Bagus? Kafka mengernyitkan dahi saat ia mendengar ucapan Naya, namun kembali ia tak gubris hal itu.
' Ayo pulang, aku mau kerumah temenku.' ucap Kafka. Naya mengangguk dan mereka berdua kini menyepakati untuk kembali ke tujuan masing-masing.
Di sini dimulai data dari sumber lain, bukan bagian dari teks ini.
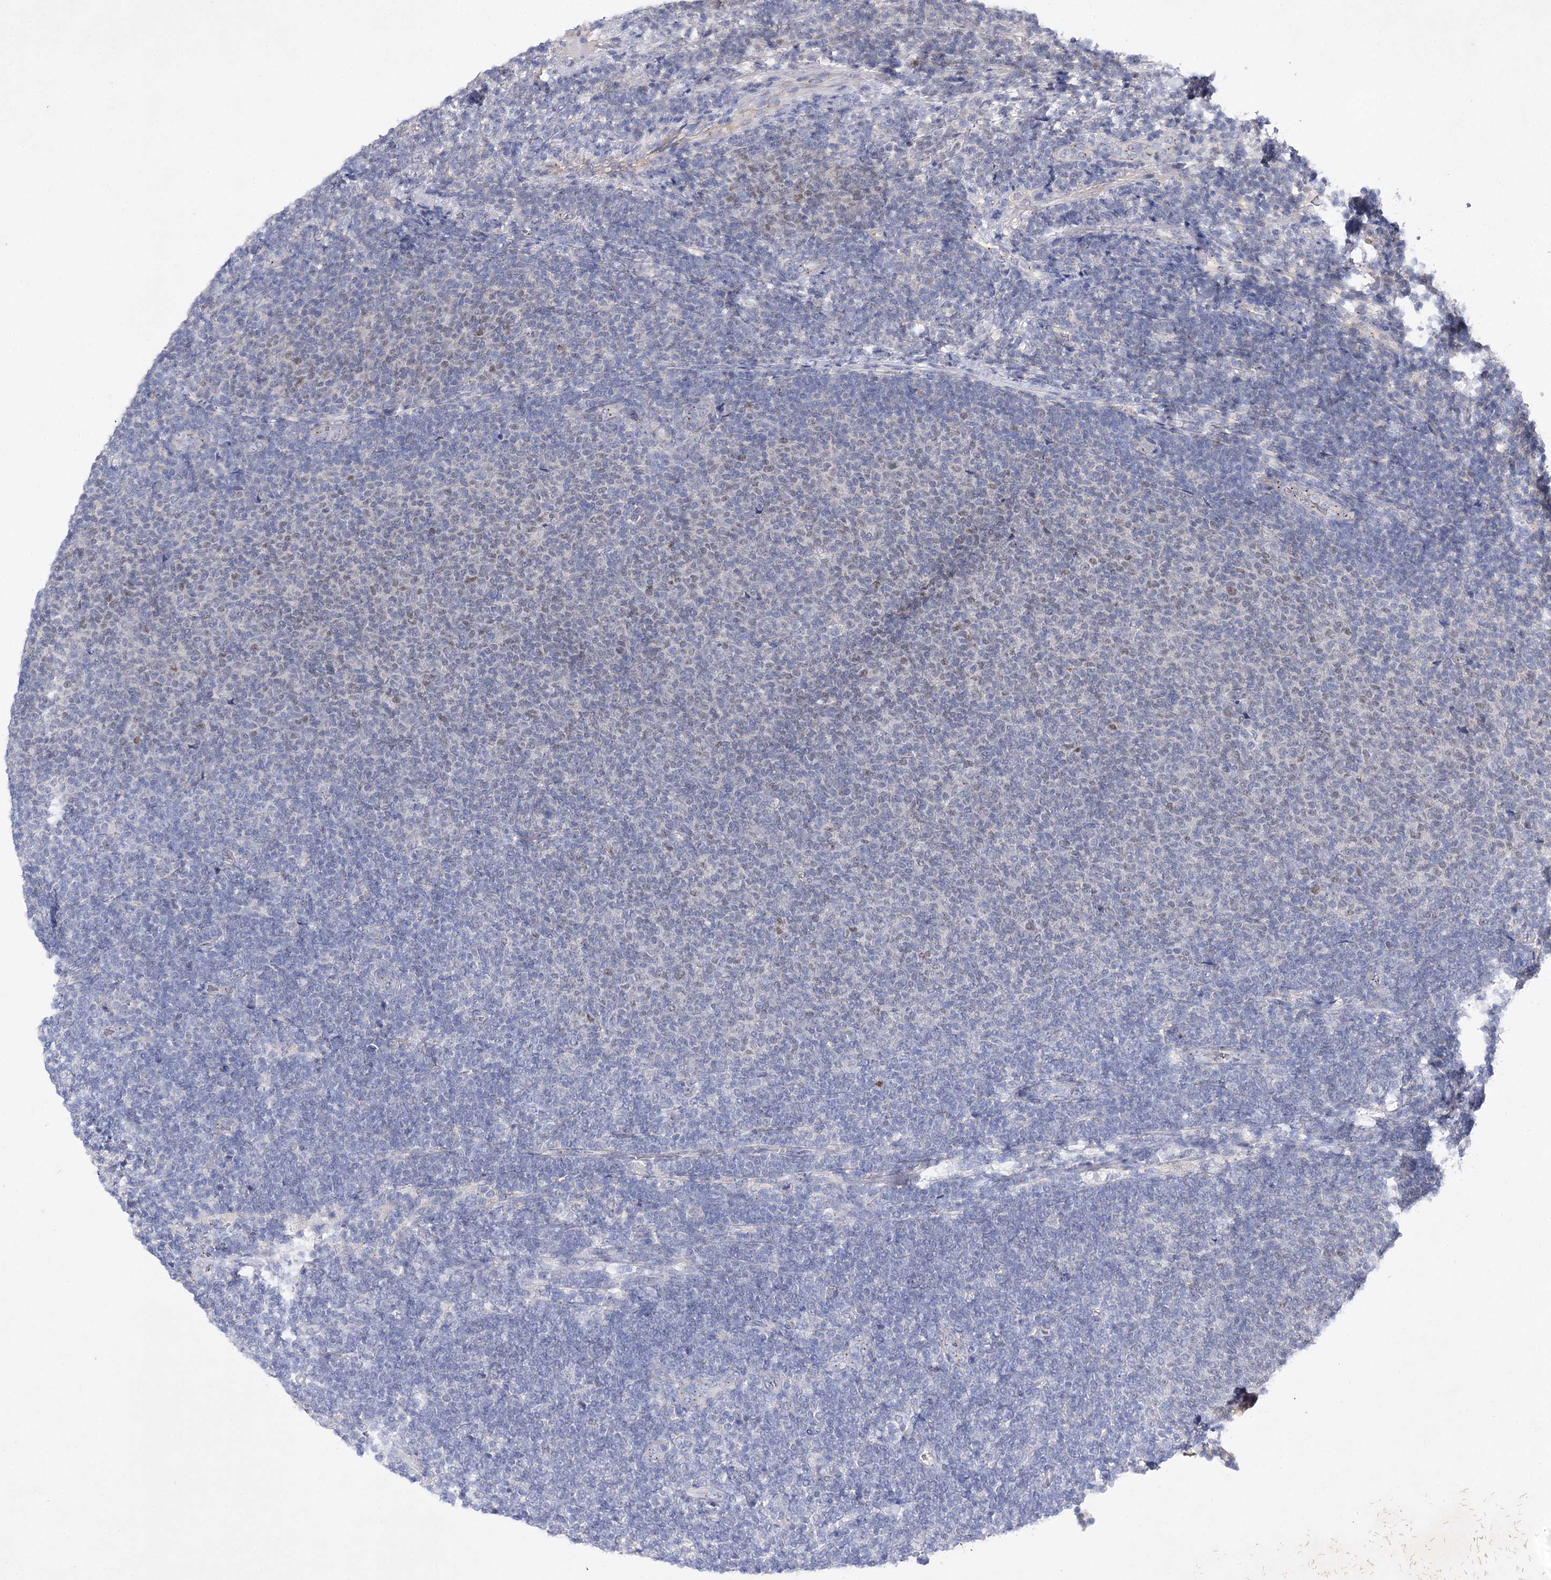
{"staining": {"intensity": "negative", "quantity": "none", "location": "none"}, "tissue": "lymphoma", "cell_type": "Tumor cells", "image_type": "cancer", "snomed": [{"axis": "morphology", "description": "Malignant lymphoma, non-Hodgkin's type, Low grade"}, {"axis": "topography", "description": "Lymph node"}], "caption": "This is an IHC micrograph of lymphoma. There is no expression in tumor cells.", "gene": "COX15", "patient": {"sex": "male", "age": 66}}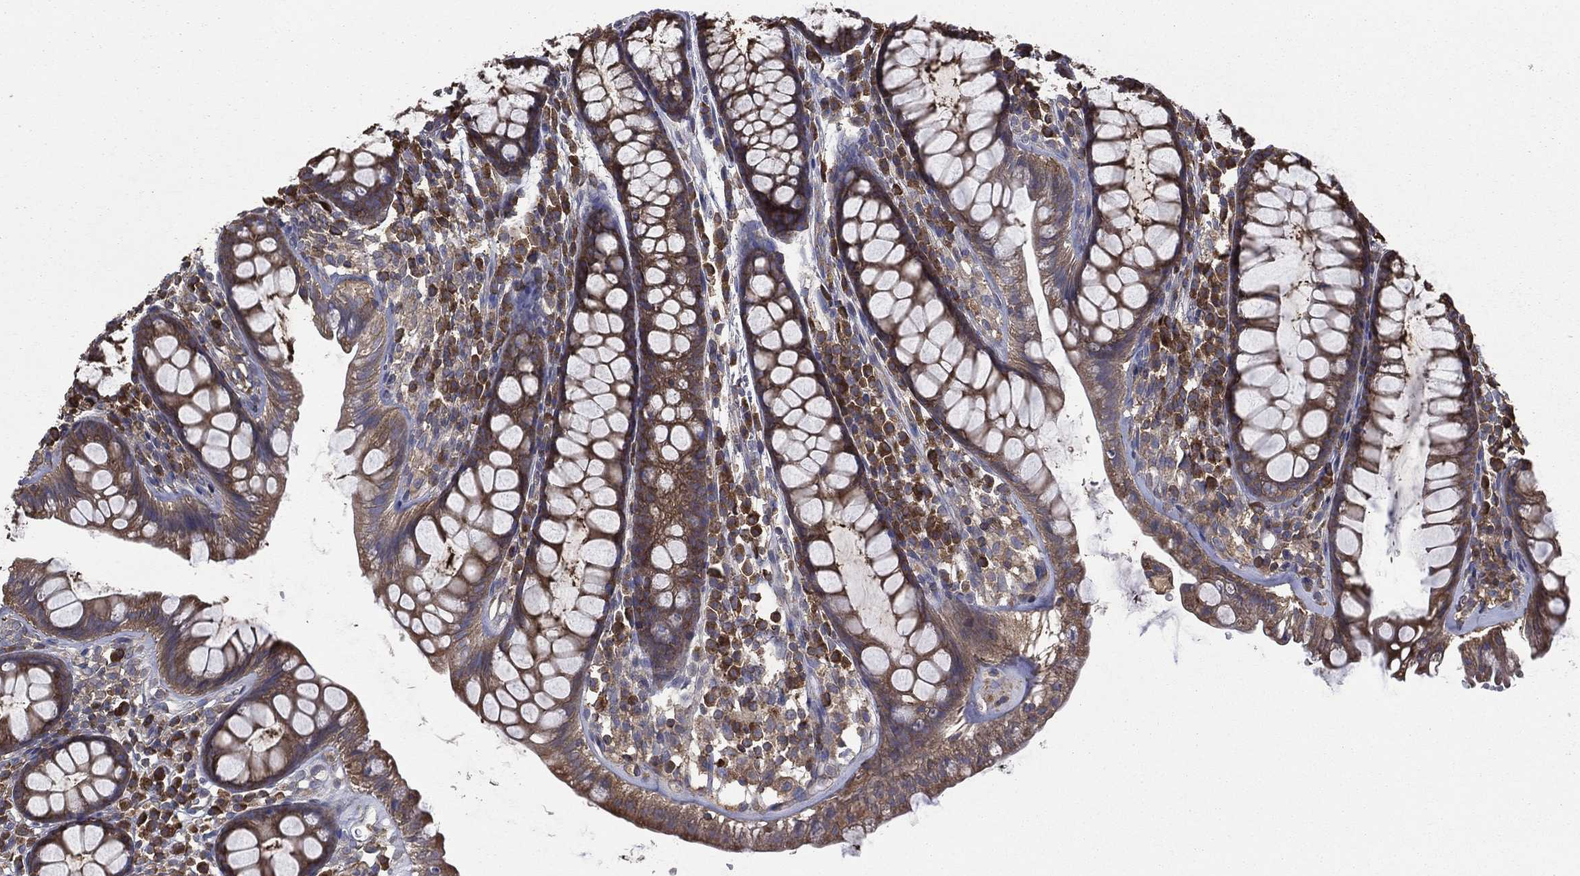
{"staining": {"intensity": "negative", "quantity": "none", "location": "none"}, "tissue": "colon", "cell_type": "Endothelial cells", "image_type": "normal", "snomed": [{"axis": "morphology", "description": "Normal tissue, NOS"}, {"axis": "topography", "description": "Colon"}], "caption": "DAB (3,3'-diaminobenzidine) immunohistochemical staining of normal human colon demonstrates no significant positivity in endothelial cells. Nuclei are stained in blue.", "gene": "SARS1", "patient": {"sex": "male", "age": 76}}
Setelah mengantar Naya, Kafka merasakan ada hal aneh. Entah di dirinya, atau malah di diri Naya. Naya yang dengan mudah dan cepatnya seperti memperlihatkan kesan nyaman kepada Kafka, walau Kafka tak masalah akan hal itu. Tapi Kafka? Kafka hanya tak suka jika di pembahasan mereka bertanya atau bahkan membawa Dira. Kafka ya Kafka, Dira ya Dira. Pun memang mereka tak ada apa-apa. Hanya sebatas teman, dekat. Kafka tak memungkiri jika ia nyaman dengan Dira, namun untuk saat ini, mungkin rasa yang diberikan Dira dan ia berikan kepada Dira sedang terhalangan oleh tembok besar Tuhan. Kafka pun tak bisa memaksakan hal itu, begitu juga dengan Dira. Yang jelas, kini Kafka ingin nyaman dengan dirinya sendiri, berlaku juga pada Dira, ataupun Naya.
Naya?
Ya, Kafka tahu. Naya masih menyimpan rasa untuk Kafka saat setelah pertemuan pertama mereka.